As David Hamilton points out, textbooks both "mediate the structure of knowledge on the one hand, and the performance of teaching on the other." They assemble knowledge and also organize it for educational purposes. In the humanities, textbook authors recapitulated that portion of "yesterday's learning that was to be learned by tomorrow's male adults." (52) Thus, insofar as this online book is a study of how textbooks were used, it falls into the category of what Roger Chartier, writing of popular culture, calls "appropriation studies" -- a history of "the concrete conditions and processes that construct meaning" in the marketplace for books. This approach involves its own set of methodological cautions, especially the need to resist seeing a small number of surviving cases as typical of whole classes of readers. (53) Here too, however, the educational setting provides us with a control of sorts on the quality of our generalizations.

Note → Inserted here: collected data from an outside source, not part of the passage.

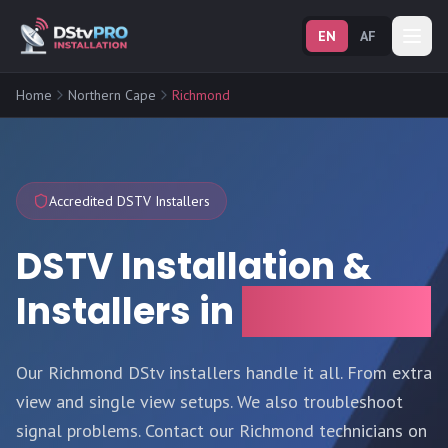
EN
AF
Home
Northern Cape
Richmond
Accredited DSTV Installers
DSTV Installation &
Installers in
Richmond
Our Richmond DStv installers handle it all. From extra
view and single view setups. We also troubleshoot
signal problems. Contact our Richmond technicians on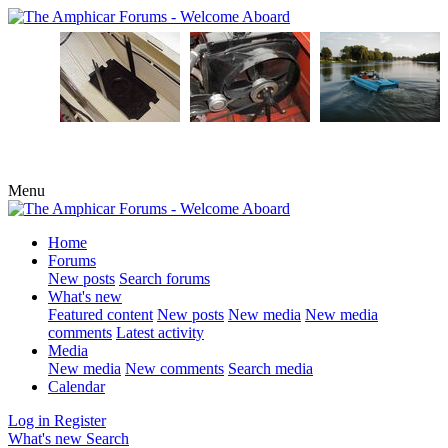
Menu
Home
Forums
New posts
Search forums
What's new
Featured content
New posts
New media
New media
comments
Latest activity
Media
New media
New comments
Search media
Calendar
Log in
Register
What's new
Search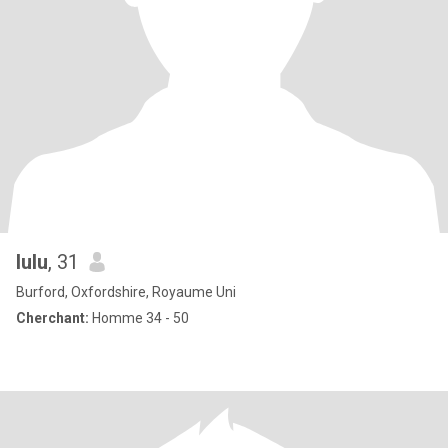
lulu
, 31
Burford, Oxfordshire, Royaume Uni
Cherchant:
Homme 34 - 50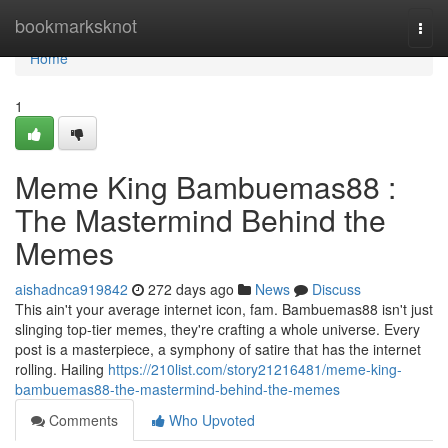
Home
bookmarksknot
Togg
navi
Home
1
Meme King Bambuemas88 :
The Mastermind Behind the
Memes
aishadnca919842
272 days ago
News
Discuss
This ain't your average internet icon, fam. Bambuemas88 isn't just
slinging top-tier memes, they're crafting a whole universe. Every
post is a masterpiece, a symphony of satire that has the internet
rolling. Hailing
https://210list.com/story21216481/meme-king-
bambuemas88-the-mastermind-behind-the-memes
Comments
Who Upvoted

Classrooms, especially elementary ones, were settings for highly deliberate popularizations of learned culture. The strategies teachers incorporated into the textbooks they authored were exactly the ones they expected their students to employ in appropriating learned culture for their personal use later in life. They represent, if you will, the teachers' imagination of the students' appropriational acts. The design elements of such books often reflect these appropriational acts directly. Both students' and teachers' annotations in turn represent direct reactions to the expectations built into textbooks. A thoughtfully annotated textbook or a group of them can offer subtle and complex evidence for a whole range of authorial, editorial, marketing, and readerly appropriations.

Latin grammar, although it belonged to an international publishing world, was too hidebound and traditional a field to give us a full picture of the dynamics of educational publishing, even in the early sixteenth century. For one thing, the future of textbook publishing lay (as we now recognize) in the creation of national, not international markets. Again, the most innovative textbook printing of the period happened in fields where authors wanted to present entirely new knowledge or highly practical skills to young readers. Geography and astronomy were fields where new advances were made almost yearly in the late sixteenth and early seventeenth century and where there was a constant tension between a respect for classical learning and Christian tradition on the one hand, and, on the other, the realization that the ancients had gotten many things seriously wrong. Vernacular literacy also allowed for new kinds of textbooks and new publics for these old subjects. Mathematics and music are telling in this regard, moving as they did from highly theoretical presentations to more practical ones across our period. Handwriting books, by contrast, grew across the sixteenth century from simple models of calligraphy with a few instructions into elaborate self-help books and even systematic treatises aimed at the professional education of scribes or secretaries. We will have repeated recourse to the evidence of books in these fields and will discuss them as a group in chapter six.